INSTRUCTIONS TO FOLLOW
Omit the pictures, but give back every entry below exactly as written.

SUPPLIED MATERIAL
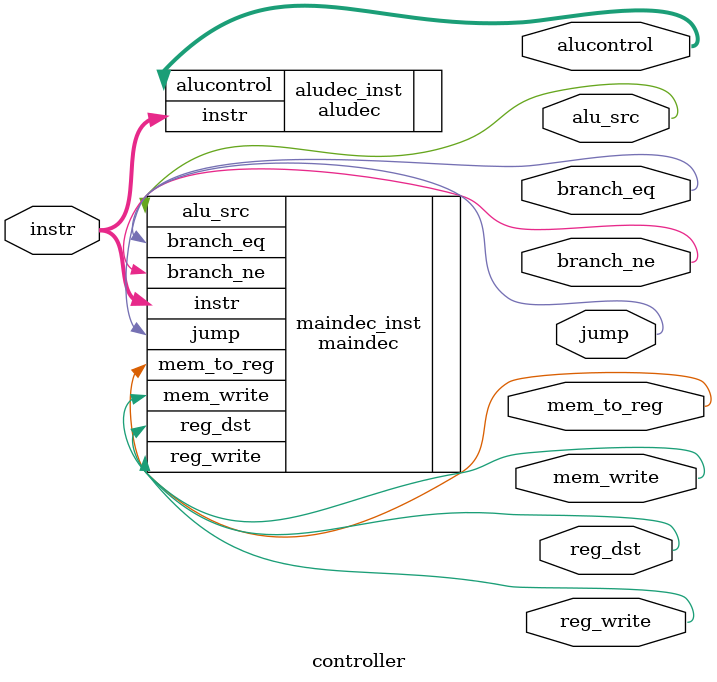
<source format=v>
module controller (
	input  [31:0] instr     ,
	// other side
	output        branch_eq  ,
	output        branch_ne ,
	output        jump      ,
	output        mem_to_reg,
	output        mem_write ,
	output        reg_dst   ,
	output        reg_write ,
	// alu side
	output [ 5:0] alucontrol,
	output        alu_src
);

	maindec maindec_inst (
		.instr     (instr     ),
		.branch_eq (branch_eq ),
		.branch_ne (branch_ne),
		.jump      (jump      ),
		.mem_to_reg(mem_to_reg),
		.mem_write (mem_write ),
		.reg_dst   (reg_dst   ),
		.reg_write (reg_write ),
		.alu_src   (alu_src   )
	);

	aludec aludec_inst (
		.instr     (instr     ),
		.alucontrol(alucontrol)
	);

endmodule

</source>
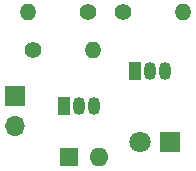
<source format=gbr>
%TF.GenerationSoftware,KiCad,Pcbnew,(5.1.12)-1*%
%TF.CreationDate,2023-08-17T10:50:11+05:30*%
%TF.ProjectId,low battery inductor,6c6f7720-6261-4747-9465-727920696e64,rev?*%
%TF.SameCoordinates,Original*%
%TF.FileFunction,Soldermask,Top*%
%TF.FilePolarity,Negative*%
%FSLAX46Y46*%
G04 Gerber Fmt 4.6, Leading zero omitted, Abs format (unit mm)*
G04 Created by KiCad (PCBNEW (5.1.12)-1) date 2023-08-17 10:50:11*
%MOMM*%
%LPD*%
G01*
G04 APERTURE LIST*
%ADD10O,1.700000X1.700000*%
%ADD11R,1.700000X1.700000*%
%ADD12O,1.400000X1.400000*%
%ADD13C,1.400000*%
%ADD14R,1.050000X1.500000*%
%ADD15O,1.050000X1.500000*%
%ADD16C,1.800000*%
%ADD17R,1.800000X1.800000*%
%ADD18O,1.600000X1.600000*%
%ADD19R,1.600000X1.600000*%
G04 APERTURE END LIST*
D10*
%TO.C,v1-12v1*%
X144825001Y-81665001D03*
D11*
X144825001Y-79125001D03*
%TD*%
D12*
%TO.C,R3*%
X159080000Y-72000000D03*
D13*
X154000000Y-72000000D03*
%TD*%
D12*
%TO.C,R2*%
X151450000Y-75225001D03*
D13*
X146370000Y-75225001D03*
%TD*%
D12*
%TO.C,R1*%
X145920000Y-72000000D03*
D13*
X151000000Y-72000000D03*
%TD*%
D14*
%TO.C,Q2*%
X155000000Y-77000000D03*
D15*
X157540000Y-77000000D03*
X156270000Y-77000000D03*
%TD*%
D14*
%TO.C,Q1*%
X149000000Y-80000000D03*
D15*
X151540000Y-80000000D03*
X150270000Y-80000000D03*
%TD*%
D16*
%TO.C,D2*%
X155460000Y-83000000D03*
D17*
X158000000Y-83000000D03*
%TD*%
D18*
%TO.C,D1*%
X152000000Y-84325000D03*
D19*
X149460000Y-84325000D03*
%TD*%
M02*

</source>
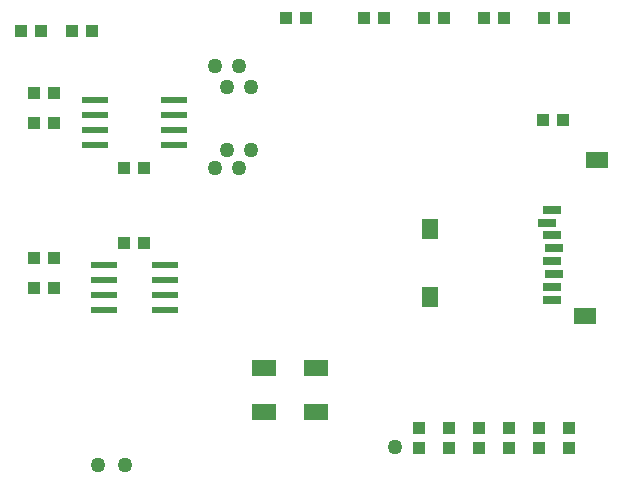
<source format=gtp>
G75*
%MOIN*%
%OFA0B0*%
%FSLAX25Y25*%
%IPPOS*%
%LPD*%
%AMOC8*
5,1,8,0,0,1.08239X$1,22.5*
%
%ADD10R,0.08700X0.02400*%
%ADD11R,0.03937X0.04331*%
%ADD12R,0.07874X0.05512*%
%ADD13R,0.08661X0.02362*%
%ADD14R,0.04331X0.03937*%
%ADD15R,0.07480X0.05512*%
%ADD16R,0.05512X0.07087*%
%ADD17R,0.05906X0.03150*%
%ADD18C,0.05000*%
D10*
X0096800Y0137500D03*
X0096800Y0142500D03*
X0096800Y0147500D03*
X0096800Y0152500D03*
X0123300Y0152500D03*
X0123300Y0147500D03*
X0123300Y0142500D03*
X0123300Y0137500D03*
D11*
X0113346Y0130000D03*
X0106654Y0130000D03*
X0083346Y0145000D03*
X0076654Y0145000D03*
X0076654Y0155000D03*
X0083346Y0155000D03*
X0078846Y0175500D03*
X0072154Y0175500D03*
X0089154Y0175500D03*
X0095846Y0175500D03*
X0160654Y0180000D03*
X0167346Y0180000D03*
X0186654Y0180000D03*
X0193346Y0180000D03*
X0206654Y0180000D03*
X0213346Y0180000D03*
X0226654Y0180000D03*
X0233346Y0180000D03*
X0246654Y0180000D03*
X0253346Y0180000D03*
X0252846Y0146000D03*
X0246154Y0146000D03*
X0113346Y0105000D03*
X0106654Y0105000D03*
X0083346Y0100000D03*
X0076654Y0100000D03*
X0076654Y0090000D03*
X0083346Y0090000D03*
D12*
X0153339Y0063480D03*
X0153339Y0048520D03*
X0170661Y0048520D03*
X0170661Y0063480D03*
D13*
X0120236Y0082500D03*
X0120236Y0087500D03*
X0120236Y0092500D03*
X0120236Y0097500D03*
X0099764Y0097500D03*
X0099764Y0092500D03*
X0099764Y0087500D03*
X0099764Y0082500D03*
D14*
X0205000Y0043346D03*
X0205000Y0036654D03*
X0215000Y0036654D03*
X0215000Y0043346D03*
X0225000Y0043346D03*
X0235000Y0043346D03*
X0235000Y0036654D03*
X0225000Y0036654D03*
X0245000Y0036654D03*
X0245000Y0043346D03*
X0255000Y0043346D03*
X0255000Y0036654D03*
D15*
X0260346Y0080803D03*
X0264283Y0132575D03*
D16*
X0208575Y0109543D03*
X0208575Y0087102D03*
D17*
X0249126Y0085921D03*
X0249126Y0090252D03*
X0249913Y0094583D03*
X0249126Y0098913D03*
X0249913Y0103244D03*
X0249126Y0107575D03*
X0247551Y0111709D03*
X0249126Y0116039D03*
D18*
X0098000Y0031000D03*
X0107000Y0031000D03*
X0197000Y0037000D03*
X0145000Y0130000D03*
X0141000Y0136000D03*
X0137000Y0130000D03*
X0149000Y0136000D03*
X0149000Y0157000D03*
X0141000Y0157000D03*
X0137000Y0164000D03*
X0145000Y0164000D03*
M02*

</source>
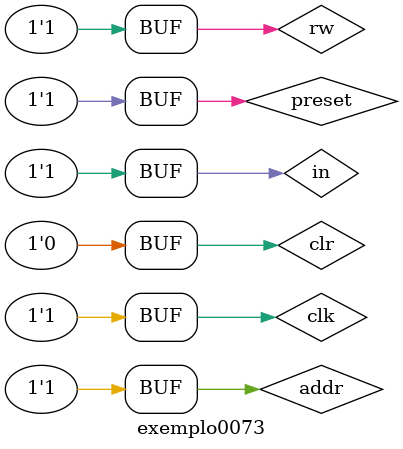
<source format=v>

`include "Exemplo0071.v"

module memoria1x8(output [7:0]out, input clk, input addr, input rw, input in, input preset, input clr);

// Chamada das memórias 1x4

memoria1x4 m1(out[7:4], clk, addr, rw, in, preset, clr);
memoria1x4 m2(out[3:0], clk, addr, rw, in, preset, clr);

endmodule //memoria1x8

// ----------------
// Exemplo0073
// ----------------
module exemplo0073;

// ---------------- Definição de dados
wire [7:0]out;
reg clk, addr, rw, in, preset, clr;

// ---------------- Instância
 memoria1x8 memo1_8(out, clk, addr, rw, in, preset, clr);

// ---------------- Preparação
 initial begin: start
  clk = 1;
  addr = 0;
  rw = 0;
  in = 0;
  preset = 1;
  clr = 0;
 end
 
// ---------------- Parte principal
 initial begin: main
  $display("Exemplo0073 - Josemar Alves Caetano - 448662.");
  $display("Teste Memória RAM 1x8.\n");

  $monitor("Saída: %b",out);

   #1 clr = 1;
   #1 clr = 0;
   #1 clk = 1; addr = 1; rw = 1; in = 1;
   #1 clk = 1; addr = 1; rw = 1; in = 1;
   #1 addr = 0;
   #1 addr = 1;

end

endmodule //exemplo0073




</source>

EXERCISE RESPONSE
<source format=v>
module controller (
	input  [31:0] instr     ,
	// other side
	output        branch_eq  ,
	output        branch_ne ,
	output        jump      ,
	output        mem_to_reg,
	output        mem_write ,
	output        reg_dst   ,
	output        reg_write ,
	// alu side
	output [ 5:0] alucontrol,
	output        alu_src
);

	maindec maindec_inst (
		.instr     (instr     ),
		.branch_eq (branch_eq ),
		.branch_ne (branch_ne),
		.jump      (jump      ),
		.mem_to_reg(mem_to_reg),
		.mem_write (mem_write ),
		.reg_dst   (reg_dst   ),
		.reg_write (reg_write ),
		.alu_src   (alu_src   )
	);

	aludec aludec_inst (
		.instr     (instr     ),
		.alucontrol(alucontrol)
	);

endmodule

</source>
<source format=gbr>
%TF.GenerationSoftware,KiCad,Pcbnew,(5.1.12)-1*%
%TF.CreationDate,2023-08-17T10:50:11+05:30*%
%TF.ProjectId,low battery inductor,6c6f7720-6261-4747-9465-727920696e64,rev?*%
%TF.SameCoordinates,Original*%
%TF.FileFunction,Soldermask,Top*%
%TF.FilePolarity,Negative*%
%FSLAX46Y46*%
G04 Gerber Fmt 4.6, Leading zero omitted, Abs format (unit mm)*
G04 Created by KiCad (PCBNEW (5.1.12)-1) date 2023-08-17 10:50:11*
%MOMM*%
%LPD*%
G01*
G04 APERTURE LIST*
%ADD10O,1.700000X1.700000*%
%ADD11R,1.700000X1.700000*%
%ADD12O,1.400000X1.400000*%
%ADD13C,1.400000*%
%ADD14R,1.050000X1.500000*%
%ADD15O,1.050000X1.500000*%
%ADD16C,1.800000*%
%ADD17R,1.800000X1.800000*%
%ADD18O,1.600000X1.600000*%
%ADD19R,1.600000X1.600000*%
G04 APERTURE END LIST*
D10*
%TO.C,v1-12v1*%
X144825001Y-81665001D03*
D11*
X144825001Y-79125001D03*
%TD*%
D12*
%TO.C,R3*%
X159080000Y-72000000D03*
D13*
X154000000Y-72000000D03*
%TD*%
D12*
%TO.C,R2*%
X151450000Y-75225001D03*
D13*
X146370000Y-75225001D03*
%TD*%
D12*
%TO.C,R1*%
X145920000Y-72000000D03*
D13*
X151000000Y-72000000D03*
%TD*%
D14*
%TO.C,Q2*%
X155000000Y-77000000D03*
D15*
X157540000Y-77000000D03*
X156270000Y-77000000D03*
%TD*%
D14*
%TO.C,Q1*%
X149000000Y-80000000D03*
D15*
X151540000Y-80000000D03*
X150270000Y-80000000D03*
%TD*%
D16*
%TO.C,D2*%
X155460000Y-83000000D03*
D17*
X158000000Y-83000000D03*
%TD*%
D18*
%TO.C,D1*%
X152000000Y-84325000D03*
D19*
X149460000Y-84325000D03*
%TD*%
M02*

</source>
<source format=gtp>
G75*
%MOIN*%
%OFA0B0*%
%FSLAX25Y25*%
%IPPOS*%
%LPD*%
%AMOC8*
5,1,8,0,0,1.08239X$1,22.5*
%
%ADD10R,0.08700X0.02400*%
%ADD11R,0.03937X0.04331*%
%ADD12R,0.07874X0.05512*%
%ADD13R,0.08661X0.02362*%
%ADD14R,0.04331X0.03937*%
%ADD15R,0.07480X0.05512*%
%ADD16R,0.05512X0.07087*%
%ADD17R,0.05906X0.03150*%
%ADD18C,0.05000*%
D10*
X0096800Y0137500D03*
X0096800Y0142500D03*
X0096800Y0147500D03*
X0096800Y0152500D03*
X0123300Y0152500D03*
X0123300Y0147500D03*
X0123300Y0142500D03*
X0123300Y0137500D03*
D11*
X0113346Y0130000D03*
X0106654Y0130000D03*
X0083346Y0145000D03*
X0076654Y0145000D03*
X0076654Y0155000D03*
X0083346Y0155000D03*
X0078846Y0175500D03*
X0072154Y0175500D03*
X0089154Y0175500D03*
X0095846Y0175500D03*
X0160654Y0180000D03*
X0167346Y0180000D03*
X0186654Y0180000D03*
X0193346Y0180000D03*
X0206654Y0180000D03*
X0213346Y0180000D03*
X0226654Y0180000D03*
X0233346Y0180000D03*
X0246654Y0180000D03*
X0253346Y0180000D03*
X0252846Y0146000D03*
X0246154Y0146000D03*
X0113346Y0105000D03*
X0106654Y0105000D03*
X0083346Y0100000D03*
X0076654Y0100000D03*
X0076654Y0090000D03*
X0083346Y0090000D03*
D12*
X0153339Y0063480D03*
X0153339Y0048520D03*
X0170661Y0048520D03*
X0170661Y0063480D03*
D13*
X0120236Y0082500D03*
X0120236Y0087500D03*
X0120236Y0092500D03*
X0120236Y0097500D03*
X0099764Y0097500D03*
X0099764Y0092500D03*
X0099764Y0087500D03*
X0099764Y0082500D03*
D14*
X0205000Y0043346D03*
X0205000Y0036654D03*
X0215000Y0036654D03*
X0215000Y0043346D03*
X0225000Y0043346D03*
X0235000Y0043346D03*
X0235000Y0036654D03*
X0225000Y0036654D03*
X0245000Y0036654D03*
X0245000Y0043346D03*
X0255000Y0043346D03*
X0255000Y0036654D03*
D15*
X0260346Y0080803D03*
X0264283Y0132575D03*
D16*
X0208575Y0109543D03*
X0208575Y0087102D03*
D17*
X0249126Y0085921D03*
X0249126Y0090252D03*
X0249913Y0094583D03*
X0249126Y0098913D03*
X0249913Y0103244D03*
X0249126Y0107575D03*
X0247551Y0111709D03*
X0249126Y0116039D03*
D18*
X0098000Y0031000D03*
X0107000Y0031000D03*
X0197000Y0037000D03*
X0145000Y0130000D03*
X0141000Y0136000D03*
X0137000Y0130000D03*
X0149000Y0136000D03*
X0149000Y0157000D03*
X0141000Y0157000D03*
X0137000Y0164000D03*
X0145000Y0164000D03*
M02*

</source>
<source format=v>

`include "Exemplo0071.v"

module memoria1x8(output [7:0]out, input clk, input addr, input rw, input in, input preset, input clr);

// Chamada das memórias 1x4

memoria1x4 m1(out[7:4], clk, addr, rw, in, preset, clr);
memoria1x4 m2(out[3:0], clk, addr, rw, in, preset, clr);

endmodule //memoria1x8

// ----------------
// Exemplo0073
// ----------------
module exemplo0073;

// ---------------- Definição de dados
wire [7:0]out;
reg clk, addr, rw, in, preset, clr;

// ---------------- Instância
 memoria1x8 memo1_8(out, clk, addr, rw, in, preset, clr);

// ---------------- Preparação
 initial begin: start
  clk = 1;
  addr = 0;
  rw = 0;
  in = 0;
  preset = 1;
  clr = 0;
 end
 
// ---------------- Parte principal
 initial begin: main
  $display("Exemplo0073 - Josemar Alves Caetano - 448662.");
  $display("Teste Memória RAM 1x8.\n");

  $monitor("Saída: %b",out);

   #1 clr = 1;
   #1 clr = 0;
   #1 clk = 1; addr = 1; rw = 1; in = 1;
   #1 clk = 1; addr = 1; rw = 1; in = 1;
   #1 addr = 0;
   #1 addr = 1;

end

endmodule //exemplo0073




</source>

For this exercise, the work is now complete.